Una propuesta arriesgada (*)
Unos padres avanzan por una carretera buscando su nueva casa, van hablando entre ellos y no hacen demasiado caso a la niña que añora su antiguo hogar, conducen deprisa por el camino, se adentran en una propiedad desconocida a través de un oscuro túnel, comen en un restaurante donde no hay nadie alegando que tienen tarjetas de crédito para pagar la comida, mientras tanto, la niña deambula por el lugar sola hasta que al anochecer, aparecen unas sombras amenazadoras por el lugar y sus padres se han convertido en cerdos.
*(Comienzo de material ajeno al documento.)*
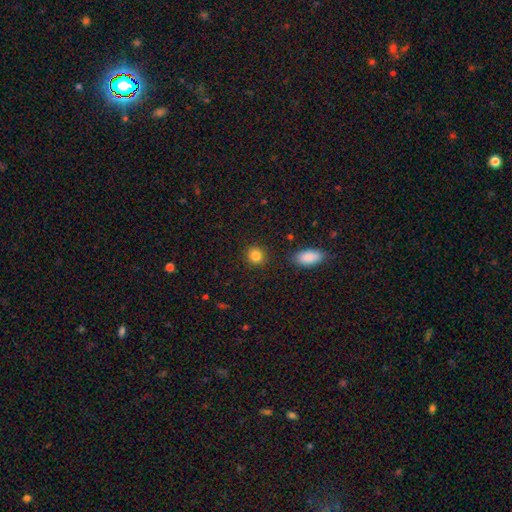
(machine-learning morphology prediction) This is clearly a smooth galaxy (86%). How rounded: likely round (77%). Merging: clearly none (89%).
Este argumento que resume las primeras imágenes de El viaje de Chihiro suponen un alejamiento respecto a las propuestas que copan actualmente la animación en nuestras pantallas (Disney, Pixar, DreamWorks, etc.).
El viaje de Chihiro, estrenado con relativa puntualidad (es de 2001) marca diferencias incluso con su propia obra pues el universo que propone el director japonés va más allá de sus planteamientos anteriores (incluida su famosa princesa Mononoke), fundamentalmente en cuanto al contenido, pues el aspecto formal es muy similar al que caracteriza sus trabajos que hemos podido ver por aquí: dibujos de colores planos, movimientos de cámara figurados (travellings, panorámicas), movimientos dentro del plano mediante la inclusión de efectos como el viento (que afectan a los personajes, al paisaje), desproporción en las figuras (humanos-dioses, humanos-animales) o repetición de elementos como el cerdo o el agua que se han convertido en denominador común.
Sin embargo, es en el contenido donde se aprecia una reflexión mayor pues partiendo de referencias que tienen su origen en el clásico de Lewis Carrol, pero que también enlazan directamente con el tema del viaje de iniciación que se repite en toda la filmografía de Miyazaki (la niña que quiere aprender su oficio en Nikki, la aprendiz de bruja o el joven que tiene que emprender un viaje para acabar con una maldición en La princesa Mononoke), El viaje de Chihiro se eleva para efectuar una panorámica del aprendizaje del mundo adulto mediante la necesidad que tiene una niña de recuperar su identidad (ha perdido su nombre) y salvar a sus padres que han sido convertidos en cerdos, mostrando un mundo paralelo de fantasía caracterizado por la crueldad y la dominación de unos humanos trabajando para una clase superior (pero alejada del esquema de La princesa Mononoke, donde se mostraba esta crueldad de una manera más explícita, con peleas, sangre, etc.) que deja un poso de pesimismo a lo largo de todo el metraje.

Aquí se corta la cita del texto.